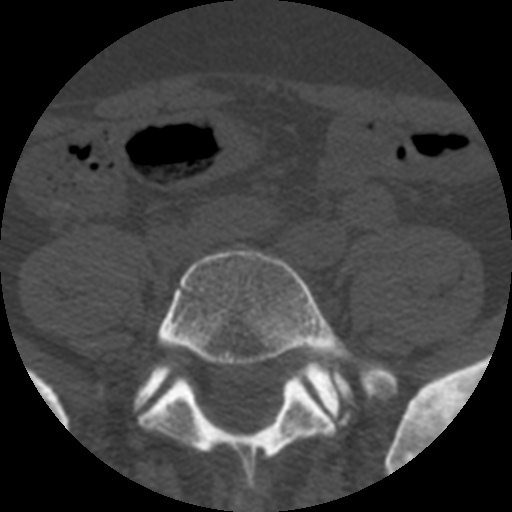
CT including the spine, one axial slice; position 61 of 508 along the scan axis; 120 kVp; bone window (W 1800 / L 400 HU); 1.25 mm slice thickness; 512 × 512 image matrix. Patient age 57 years. Case-level facts recorded for this patient, not image findings: primary cancer: prostate.
Outlined on this slice (semi-automatically segmented with operator editing):
- L5 vertebra: bounding box (x1, y1, x2, y2) in pixels: (140, 250, 394, 490)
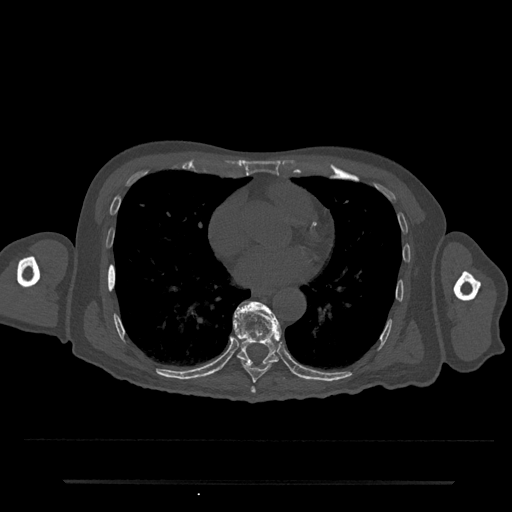
CT including the spine, one axial slice. Position 397 of 797 along the scan axis. Reconstruction kernel Br40s/3. 120 kVp. Bone window (W 1800 / L 400 HU). 0.5 mm slice thickness. 512 × 512 image matrix. Patient: male, 74 years. Case-level facts recorded for this patient, not image findings: primary cancer: prostate.
Structures marked on this image (semi-automatically segmented with operator editing):
- T7 vertebra: bounding box <250,387,256,394> (left, top, right, bottom; pixels)
- T8 vertebra: <243,362,272,383>
- T9 vertebra: <233,301,282,364>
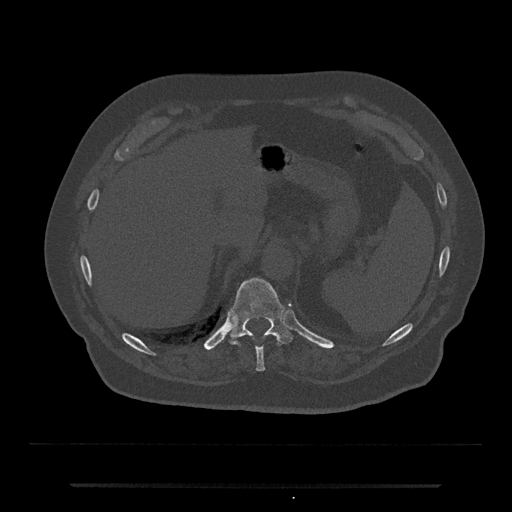
CT including the spine, one axial slice; position 667 of 797 along the scan axis; reconstruction kernel Br40s/3; 120 kVp; bone window (W 1800 / L 400 HU); 0.5 mm slice thickness; 512 × 512 image matrix, field of view 434 × 434 mm. Patient: male, 80 years. Case-level facts recorded for this patient, not image findings: primary cancer: prostate; vertebrae with lytic lesions (as recorded): L1, T11.
Outlined on this slice (semi-automatically segmented with operator editing):
- T10 vertebra: bounding box (x1, y1, x2, y2) in pixels: (256, 347, 265, 372)
- T11 vertebra: (228, 278, 294, 345)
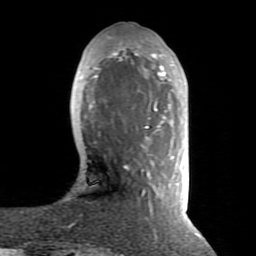
Breast MRI (dynamic contrast-enhanced), one axial slice. Slice 25 of 80 in the series (ordered by position). Cropped to one breast. Dynamic contrast-enhanced series, time point 2 of 8 at this slice position (early post-contrast). 1.5 T. TE 2.6 ms, TR 5.9 ms. 2 mm slice thickness. 256 × 256 image matrix, field of view 160 × 160 mm. Female patient.
Annotated regions visible in this slice (semi-automatic segmentation, software-assisted and operator-edited):
- enhancing-tissue mask used for the functional tumour volume (all voxels passing the contrast-enhancement thresholds inside the analysis volume; usually the tumour): box from (x=80, y=36) to (x=197, y=234) px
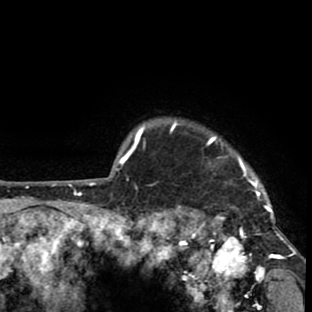
Breast MRI (dynamic contrast-enhanced), one axial slice. Slice 71 of 80 in the series (ordered by position). Cropped to one breast. Dynamic contrast-enhanced series, time point 2 of 8 at this slice position (early post-contrast). 1.5 T. TE 2.6 ms, TR 6.1 ms. 2 mm slice thickness. 312 × 312 image matrix, field of view 195 × 195 mm. Female patient.
Outlined on this slice (semi-automatic segmentation, software-assisted and operator-edited):
- enhancing-tissue mask used for the functional tumour volume (all voxels passing the contrast-enhancement thresholds inside the analysis volume; usually the tumour): box from (x=171, y=121) to (x=293, y=264) px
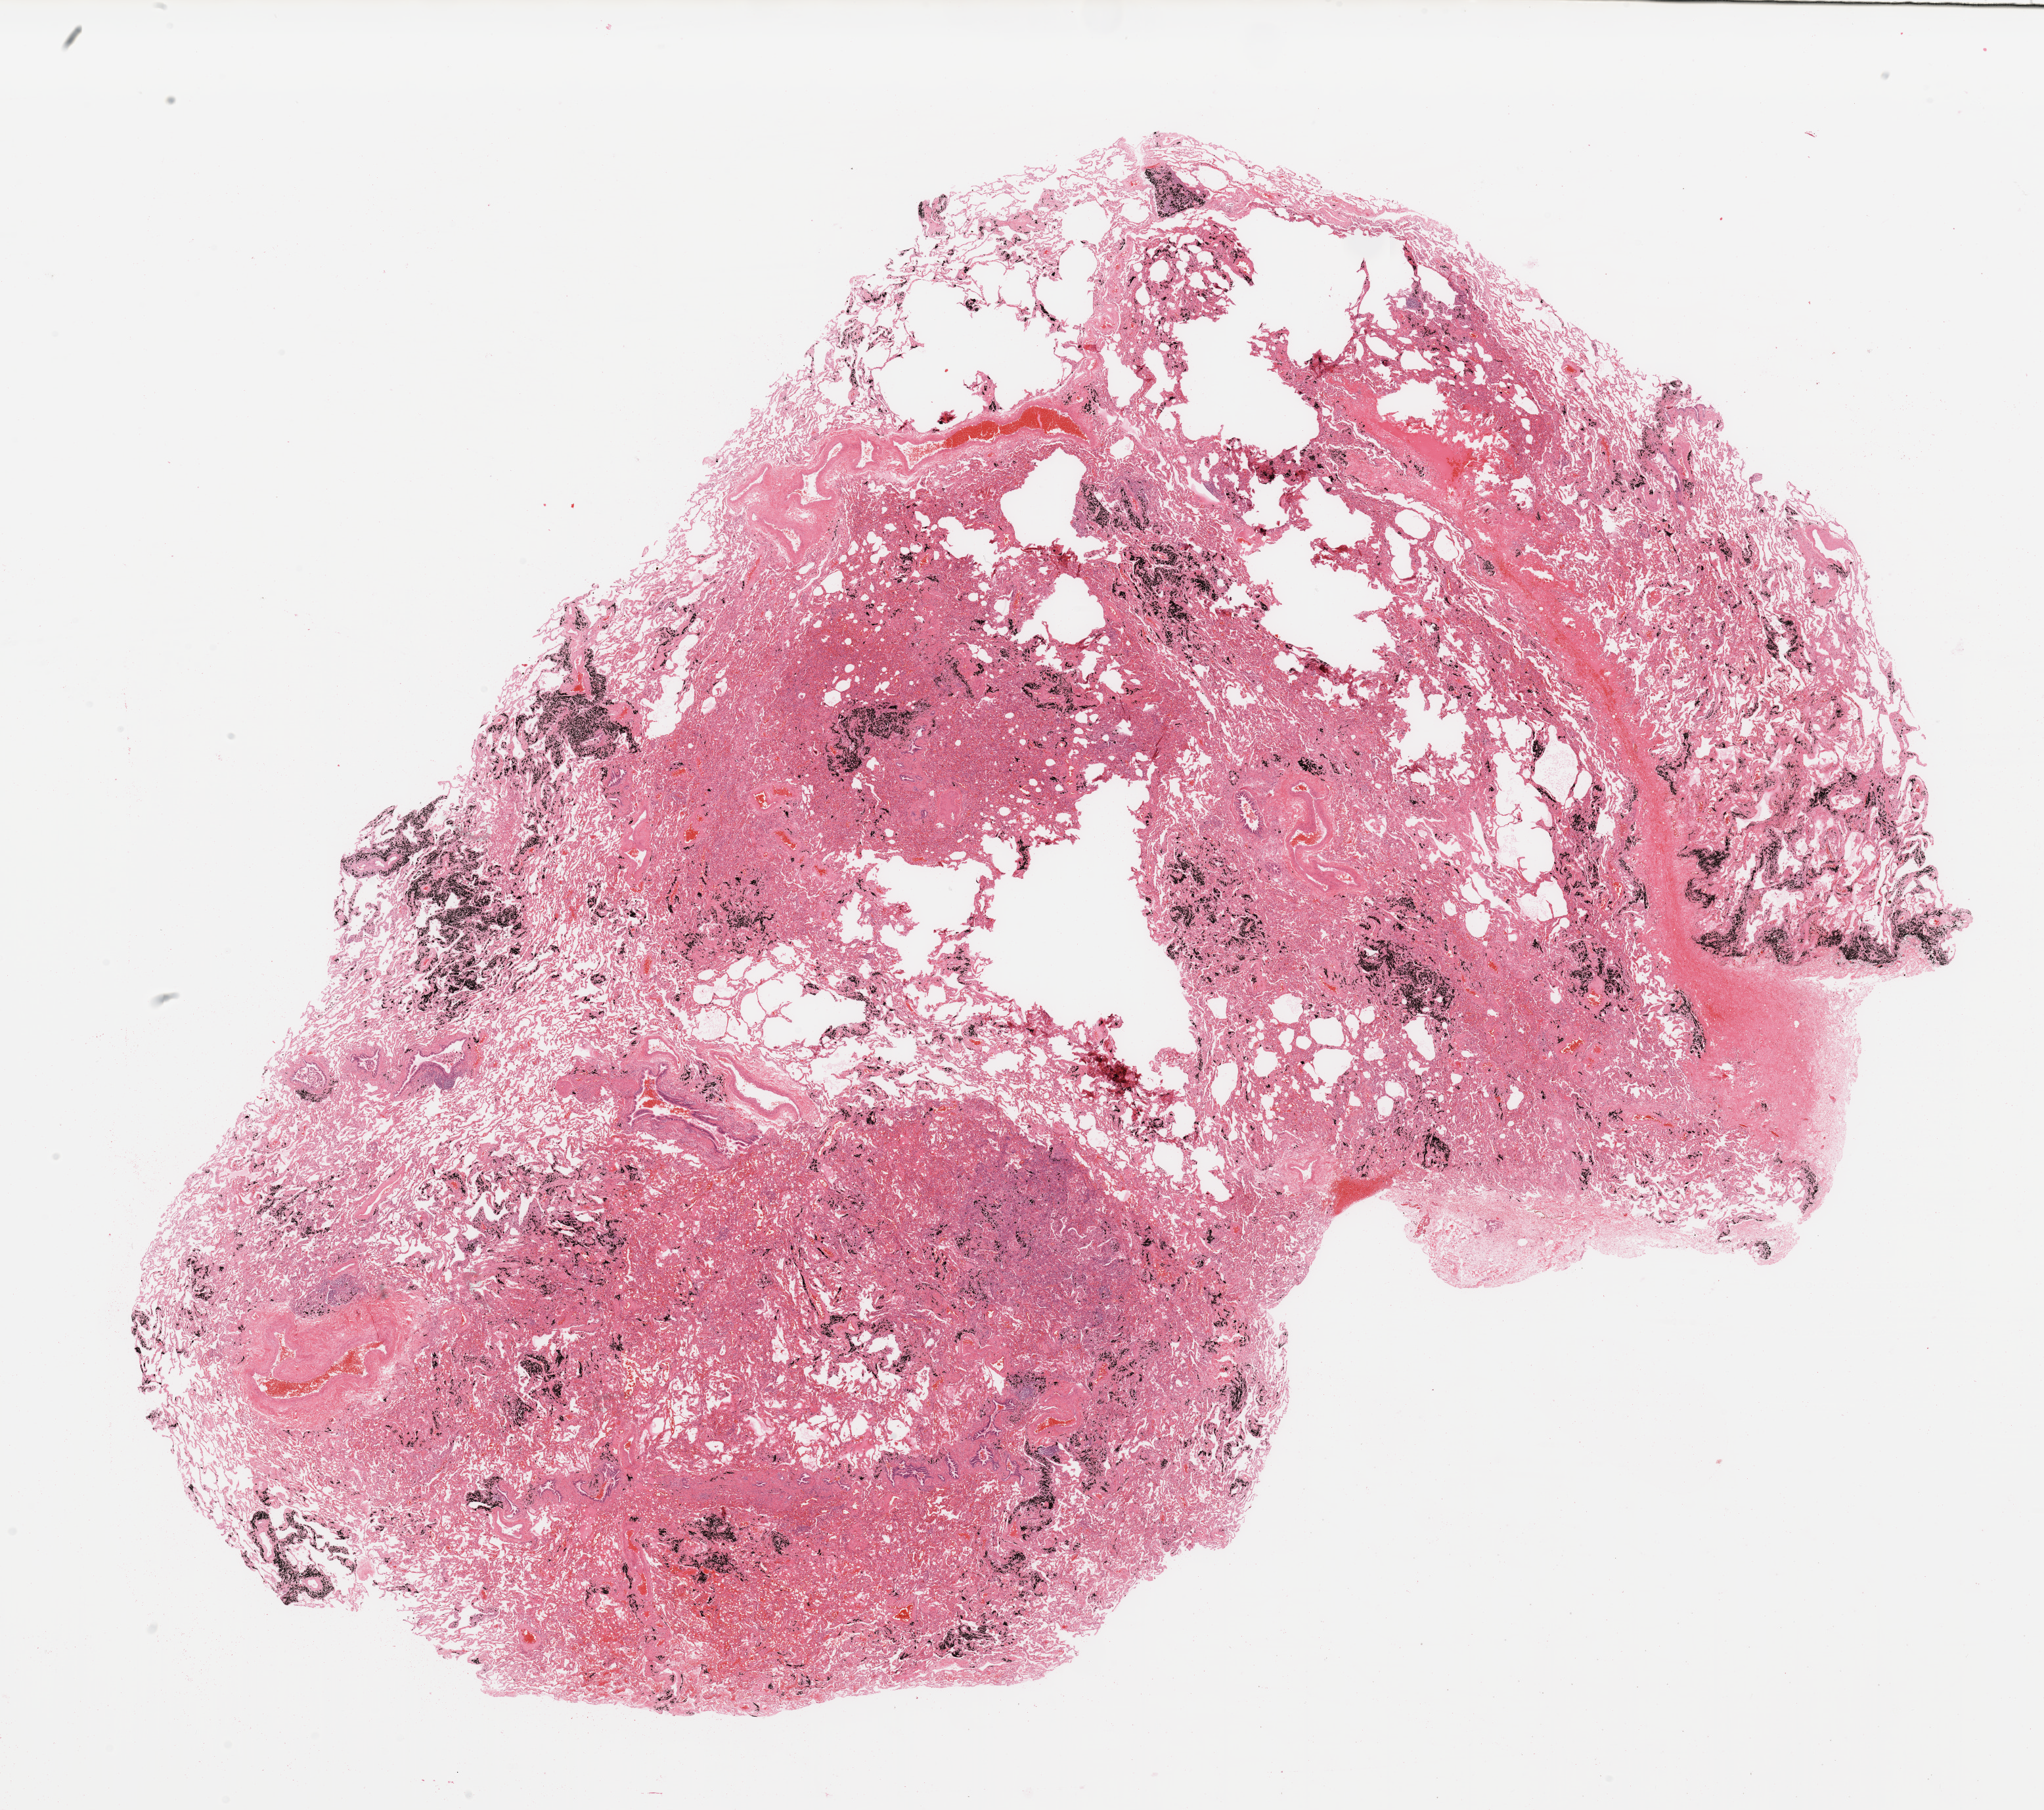
Hematoxylin and eosin (H&E) stained whole-slide image — a low-resolution overview of the entire scanned area, about 24.6 x 21.8 mm (slide scanned at 20x); normal (non-tumour) tissue sample, lung. Patient: male, age 65 years.
• this section: normal (non-tumour) tissue from the same patient
• patient diagnosis: Adenocarcinoma, NOS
+-------+
> PROBLEM DETAILS: The entire listing is to be printed exactly, with each picture omitted.

> RESPONSE FOR THIS EXERCISE:
CT including the spine, one axial slice; position 61 of 508 along the scan axis; 120 kVp; bone window (W 1800 / L 400 HU); 1.25 mm slice thickness; 512 × 512 image matrix. Patient age 57 years. Case-level facts recorded for this patient, not image findings: primary cancer: prostate.
Outlined on this slice (semi-automatically segmented with operator editing):
- L5 vertebra: bounding box (x1, y1, x2, y2) in pixels: (140, 250, 394, 490)
CT including the spine, one axial slice. Position 397 of 797 along the scan axis. Reconstruction kernel Br40s/3. 120 kVp. Bone window (W 1800 / L 400 HU). 0.5 mm slice thickness. 512 × 512 image matrix. Patient: male, 74 years. Case-level facts recorded for this patient, not image findings: primary cancer: prostate.
Structures marked on this image (semi-automatically segmented with operator editing):
- T7 vertebra: bounding box <250,387,256,394> (left, top, right, bottom; pixels)
- T8 vertebra: <243,362,272,383>
- T9 vertebra: <233,301,282,364>
CT including the spine, one axial slice; position 667 of 797 along the scan axis; reconstruction kernel Br40s/3; 120 kVp; bone window (W 1800 / L 400 HU); 0.5 mm slice thickness; 512 × 512 image matrix, field of view 434 × 434 mm. Patient: male, 80 years. Case-level facts recorded for this patient, not image findings: primary cancer: prostate; vertebrae with lytic lesions (as recorded): L1, T11.
Outlined on this slice (semi-automatically segmented with operator editing):
- T10 vertebra: bounding box (x1, y1, x2, y2) in pixels: (256, 347, 265, 372)
- T11 vertebra: (228, 278, 294, 345)
Breast MRI (dynamic contrast-enhanced), one axial slice. Slice 25 of 80 in the series (ordered by position). Cropped to one breast. Dynamic contrast-enhanced series, time point 2 of 8 at this slice position (early post-contrast). 1.5 T. TE 2.6 ms, TR 5.9 ms. 2 mm slice thickness. 256 × 256 image matrix, field of view 160 × 160 mm. Female patient.
Annotated regions visible in this slice (semi-automatic segmentation, software-assisted and operator-edited):
- enhancing-tissue mask used for the functional tumour volume (all voxels passing the contrast-enhancement thresholds inside the analysis volume; usually the tumour): box from (x=80, y=36) to (x=197, y=234) px
Breast MRI (dynamic contrast-enhanced), one axial slice. Slice 71 of 80 in the series (ordered by position). Cropped to one breast. Dynamic contrast-enhanced series, time point 2 of 8 at this slice position (early post-contrast). 1.5 T. TE 2.6 ms, TR 6.1 ms. 2 mm slice thickness. 312 × 312 image matrix, field of view 195 × 195 mm. Female patient.
Outlined on this slice (semi-automatic segmentation, software-assisted and operator-edited):
- enhancing-tissue mask used for the functional tumour volume (all voxels passing the contrast-enhancement thresholds inside the analysis volume; usually the tumour): box from (x=171, y=121) to (x=293, y=264) px
Hematoxylin and eosin (H&E) stained whole-slide image — a low-resolution overview of the entire scanned area, about 24.6 x 21.8 mm (slide scanned at 20x); normal (non-tumour) tissue sample, lung. Patient: male, age 65 years.
• this section: normal (non-tumour) tissue from the same patient
• patient diagnosis: Adenocarcinoma, NOS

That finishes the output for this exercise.